■ Activity: Retype, without any change, the line that contains "380 2 2768.2" and every line that follows it to the end of the entries, and nothing else.

■ Given records:
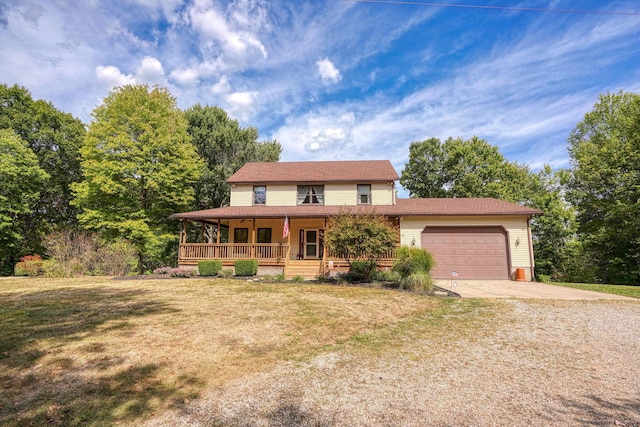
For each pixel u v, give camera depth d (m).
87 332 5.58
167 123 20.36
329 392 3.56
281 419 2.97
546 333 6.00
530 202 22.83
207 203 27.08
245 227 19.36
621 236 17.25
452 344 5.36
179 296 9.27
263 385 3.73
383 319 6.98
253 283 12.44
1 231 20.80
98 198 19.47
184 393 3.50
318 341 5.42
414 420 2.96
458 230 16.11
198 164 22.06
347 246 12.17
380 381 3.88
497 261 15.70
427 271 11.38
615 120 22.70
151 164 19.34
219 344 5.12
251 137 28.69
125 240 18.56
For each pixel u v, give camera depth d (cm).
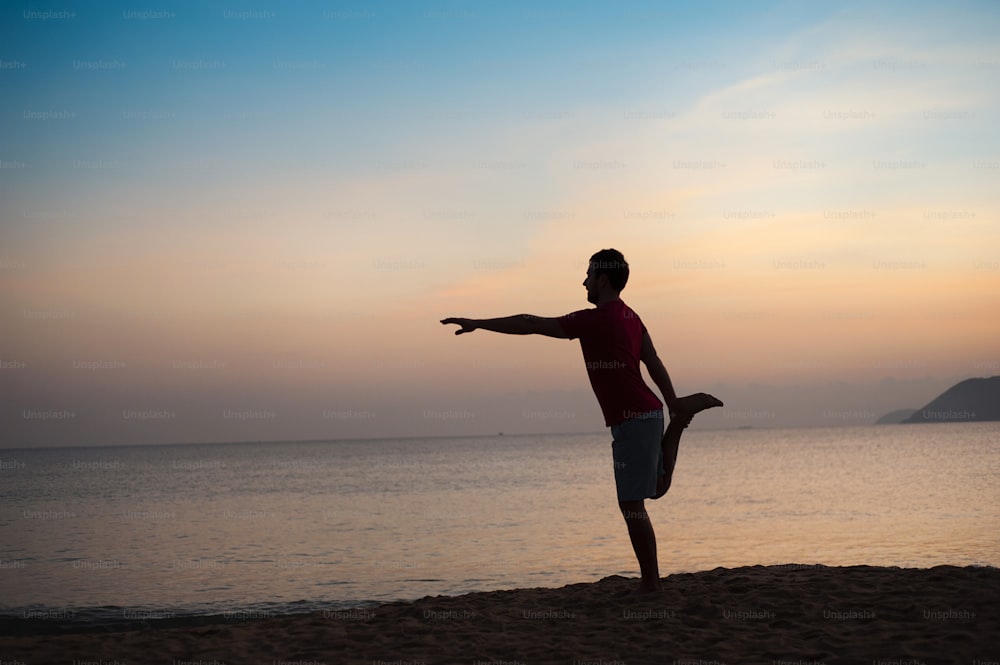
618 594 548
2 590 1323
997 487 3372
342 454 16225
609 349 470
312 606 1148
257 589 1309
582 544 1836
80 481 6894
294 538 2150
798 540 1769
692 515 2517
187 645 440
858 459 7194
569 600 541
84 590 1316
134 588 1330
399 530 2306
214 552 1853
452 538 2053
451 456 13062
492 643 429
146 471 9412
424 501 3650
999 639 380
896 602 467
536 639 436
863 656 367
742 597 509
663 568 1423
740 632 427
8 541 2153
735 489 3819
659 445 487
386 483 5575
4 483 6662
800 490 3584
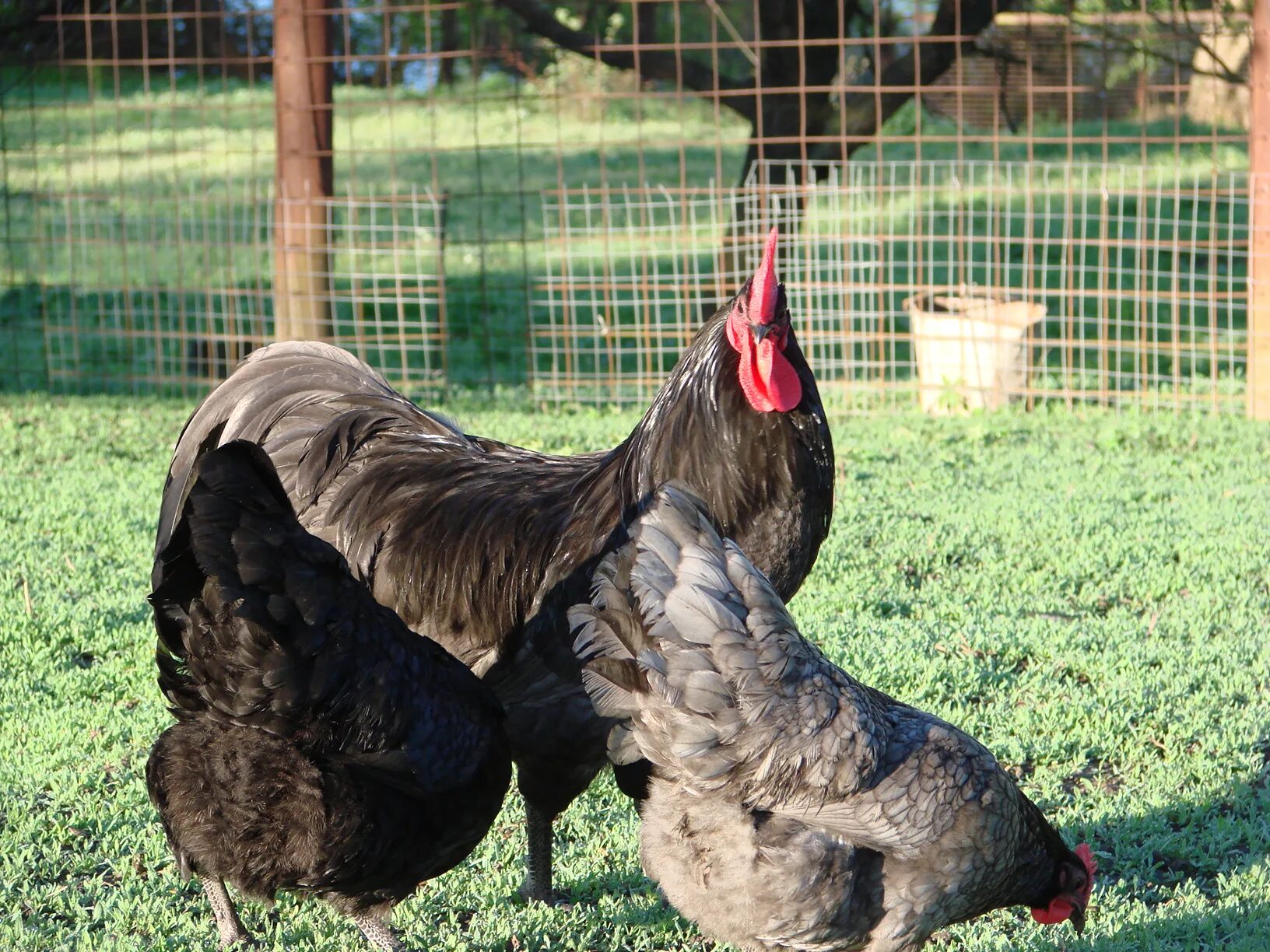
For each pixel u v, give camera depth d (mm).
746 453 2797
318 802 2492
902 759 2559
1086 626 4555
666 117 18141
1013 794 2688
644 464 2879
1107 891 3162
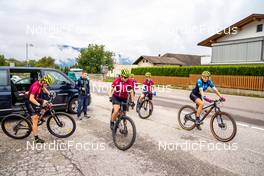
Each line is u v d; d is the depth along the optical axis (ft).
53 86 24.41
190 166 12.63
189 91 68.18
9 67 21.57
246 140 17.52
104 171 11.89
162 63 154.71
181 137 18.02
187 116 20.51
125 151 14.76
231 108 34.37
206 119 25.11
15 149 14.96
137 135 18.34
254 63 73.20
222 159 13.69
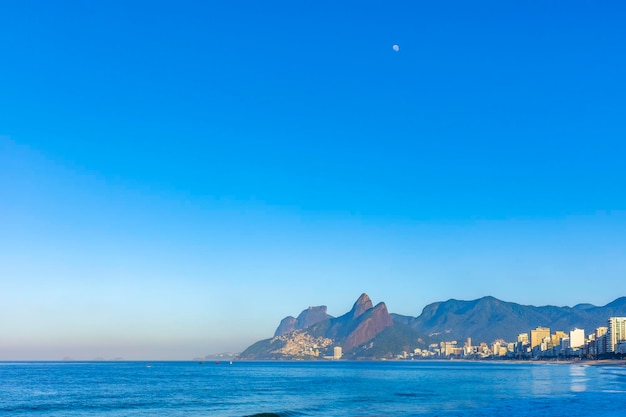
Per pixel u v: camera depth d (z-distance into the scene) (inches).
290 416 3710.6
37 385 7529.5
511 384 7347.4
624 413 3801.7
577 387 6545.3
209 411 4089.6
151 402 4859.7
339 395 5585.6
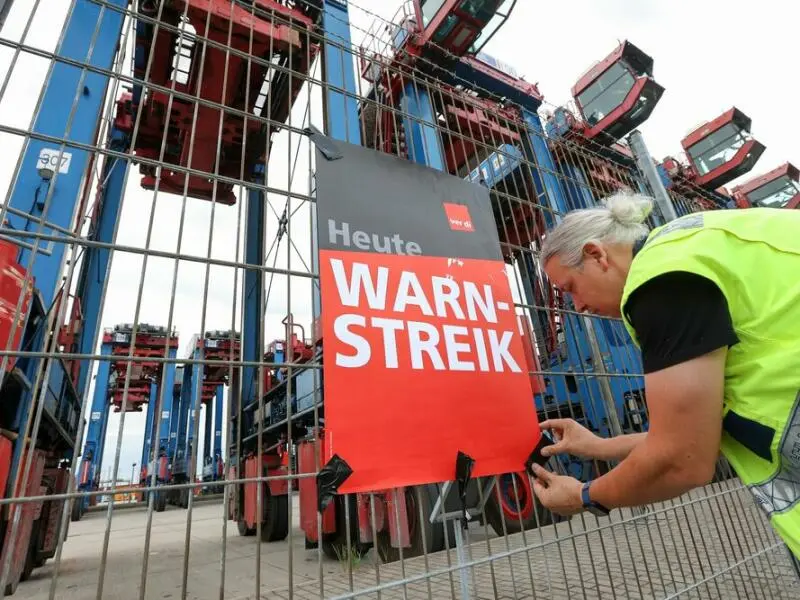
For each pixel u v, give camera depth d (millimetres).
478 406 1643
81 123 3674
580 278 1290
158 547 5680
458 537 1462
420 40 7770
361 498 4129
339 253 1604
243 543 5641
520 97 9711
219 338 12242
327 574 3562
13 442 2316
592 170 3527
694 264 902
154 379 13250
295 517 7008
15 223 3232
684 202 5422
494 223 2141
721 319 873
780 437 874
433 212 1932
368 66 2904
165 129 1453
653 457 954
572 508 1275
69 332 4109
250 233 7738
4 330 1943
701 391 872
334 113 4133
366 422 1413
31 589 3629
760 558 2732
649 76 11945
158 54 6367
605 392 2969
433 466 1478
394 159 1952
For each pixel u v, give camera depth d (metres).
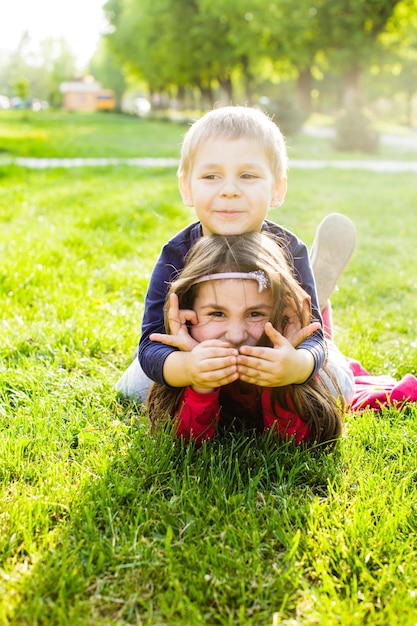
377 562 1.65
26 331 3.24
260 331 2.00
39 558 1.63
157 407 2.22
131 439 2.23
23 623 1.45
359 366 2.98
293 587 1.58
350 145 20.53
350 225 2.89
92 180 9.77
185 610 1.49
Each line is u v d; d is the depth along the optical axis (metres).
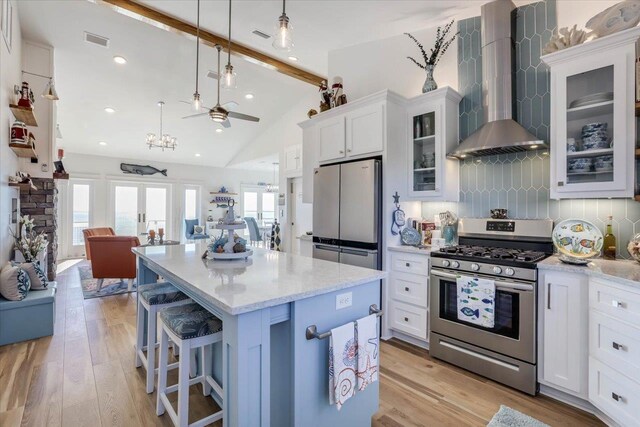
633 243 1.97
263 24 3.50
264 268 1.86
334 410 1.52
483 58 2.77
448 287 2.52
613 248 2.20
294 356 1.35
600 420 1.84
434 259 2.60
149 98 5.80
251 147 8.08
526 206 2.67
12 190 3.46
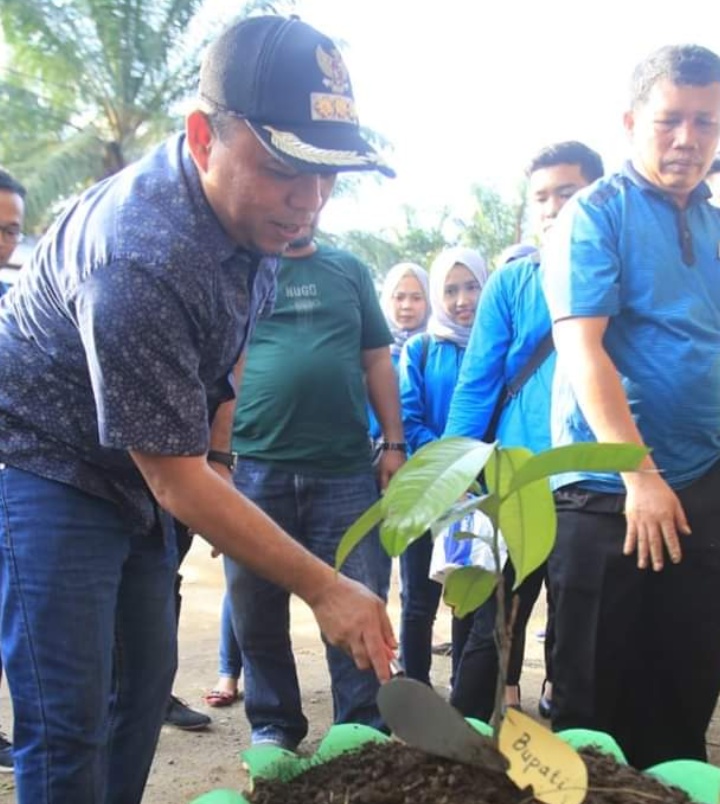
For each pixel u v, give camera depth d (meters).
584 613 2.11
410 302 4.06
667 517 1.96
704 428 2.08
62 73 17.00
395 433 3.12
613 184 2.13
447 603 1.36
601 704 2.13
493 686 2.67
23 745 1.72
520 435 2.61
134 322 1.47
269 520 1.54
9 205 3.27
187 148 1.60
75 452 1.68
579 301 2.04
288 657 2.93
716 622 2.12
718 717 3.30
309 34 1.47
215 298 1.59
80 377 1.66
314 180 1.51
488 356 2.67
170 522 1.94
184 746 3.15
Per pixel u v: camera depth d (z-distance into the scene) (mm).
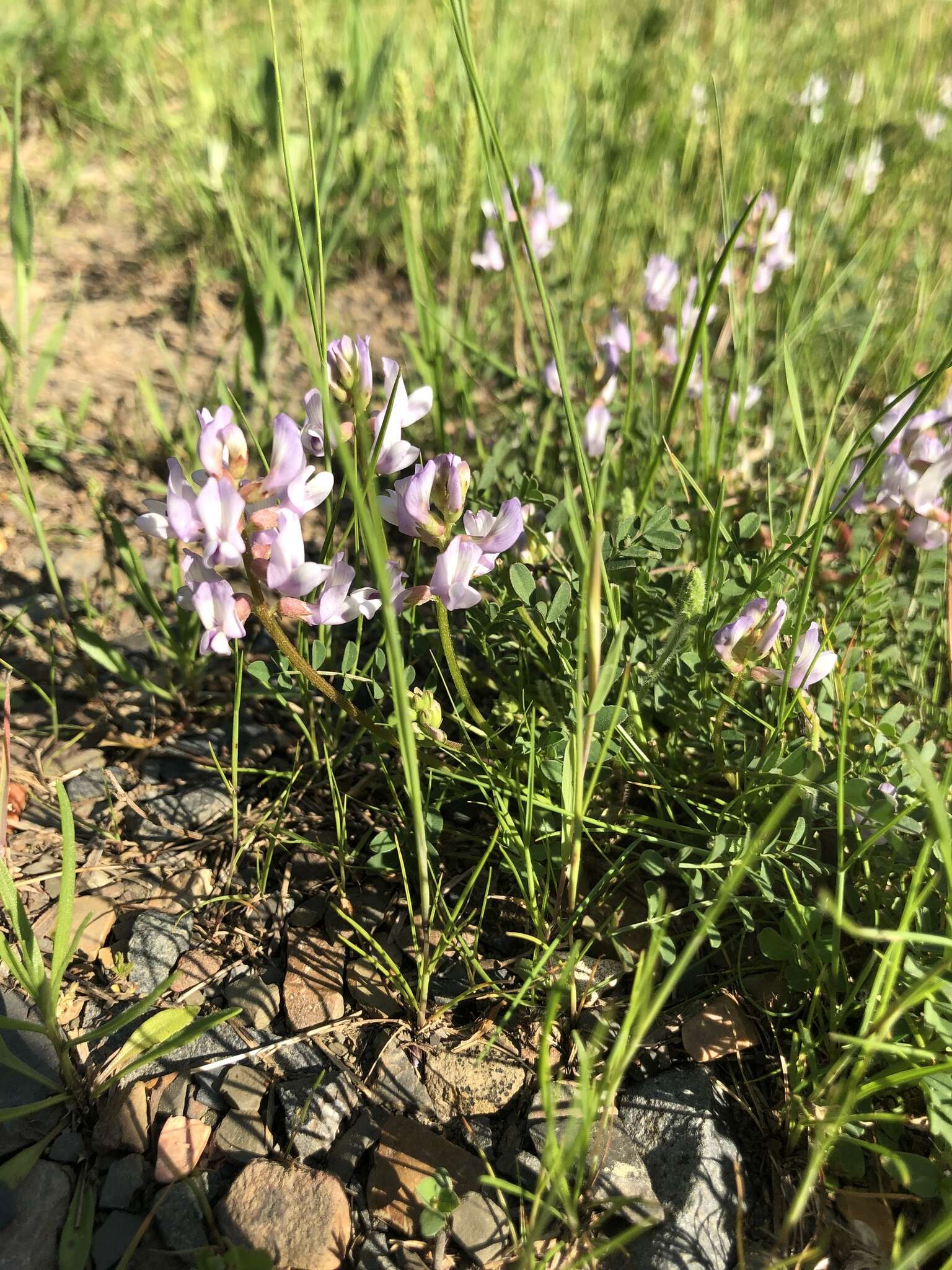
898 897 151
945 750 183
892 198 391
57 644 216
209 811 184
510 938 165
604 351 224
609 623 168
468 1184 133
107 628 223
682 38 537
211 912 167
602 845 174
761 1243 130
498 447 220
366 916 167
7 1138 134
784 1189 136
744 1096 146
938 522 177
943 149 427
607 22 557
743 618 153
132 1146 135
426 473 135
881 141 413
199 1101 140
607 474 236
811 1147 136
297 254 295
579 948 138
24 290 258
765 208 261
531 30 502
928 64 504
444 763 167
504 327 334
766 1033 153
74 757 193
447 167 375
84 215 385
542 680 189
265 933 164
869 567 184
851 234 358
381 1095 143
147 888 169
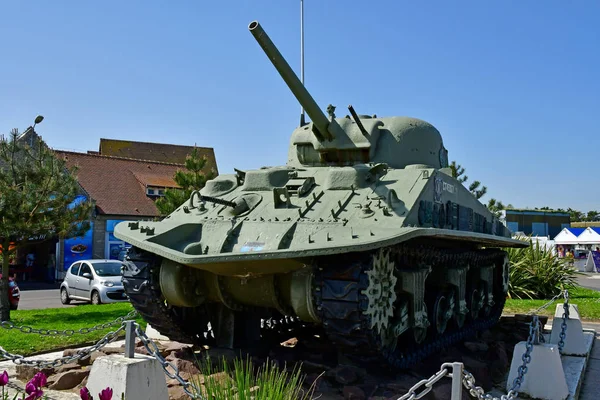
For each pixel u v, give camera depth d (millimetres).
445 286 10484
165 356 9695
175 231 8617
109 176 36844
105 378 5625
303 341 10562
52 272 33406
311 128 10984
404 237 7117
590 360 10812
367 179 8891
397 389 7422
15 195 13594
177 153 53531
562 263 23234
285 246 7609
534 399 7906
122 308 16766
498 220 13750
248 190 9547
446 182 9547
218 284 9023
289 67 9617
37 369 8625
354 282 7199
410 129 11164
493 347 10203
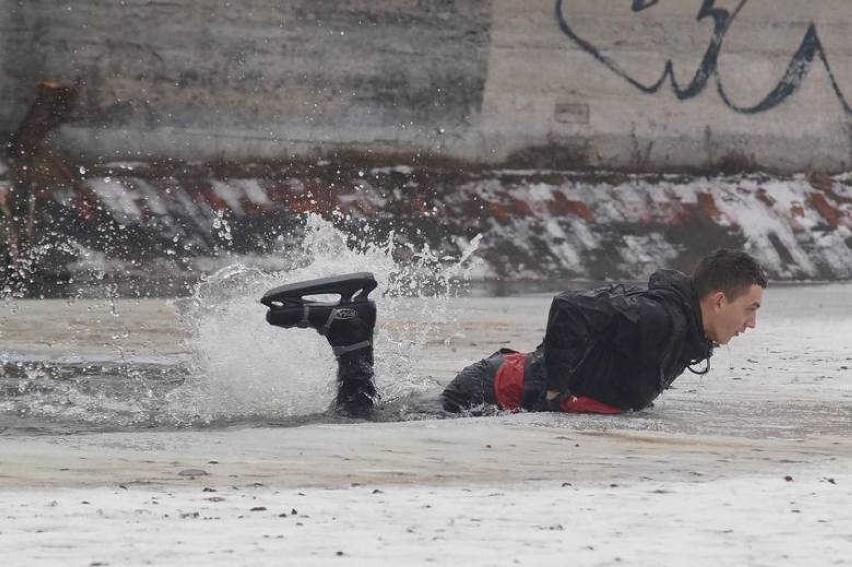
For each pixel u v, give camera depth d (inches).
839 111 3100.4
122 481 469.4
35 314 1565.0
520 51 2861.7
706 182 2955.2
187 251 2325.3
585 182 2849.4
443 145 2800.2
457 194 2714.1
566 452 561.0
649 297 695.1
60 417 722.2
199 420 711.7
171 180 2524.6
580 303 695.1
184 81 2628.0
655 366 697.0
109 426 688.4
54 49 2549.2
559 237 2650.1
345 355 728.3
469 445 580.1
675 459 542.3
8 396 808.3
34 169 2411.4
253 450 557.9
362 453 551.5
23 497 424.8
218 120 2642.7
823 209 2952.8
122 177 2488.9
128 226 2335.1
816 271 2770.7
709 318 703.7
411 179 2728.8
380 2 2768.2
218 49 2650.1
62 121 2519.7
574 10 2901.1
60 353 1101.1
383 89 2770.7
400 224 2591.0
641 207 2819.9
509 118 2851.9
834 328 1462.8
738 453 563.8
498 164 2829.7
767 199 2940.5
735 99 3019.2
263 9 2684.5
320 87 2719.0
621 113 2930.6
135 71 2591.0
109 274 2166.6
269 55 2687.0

■ Exercise answer:
380 2 2768.2
218 49 2650.1
62 121 2519.7
574 10 2901.1
60 353 1101.1
383 89 2770.7
400 224 2591.0
641 207 2819.9
509 118 2851.9
834 328 1462.8
738 453 563.8
498 164 2829.7
767 199 2940.5
735 99 3019.2
263 9 2684.5
320 87 2719.0
621 113 2930.6
135 71 2591.0
109 274 2166.6
269 55 2687.0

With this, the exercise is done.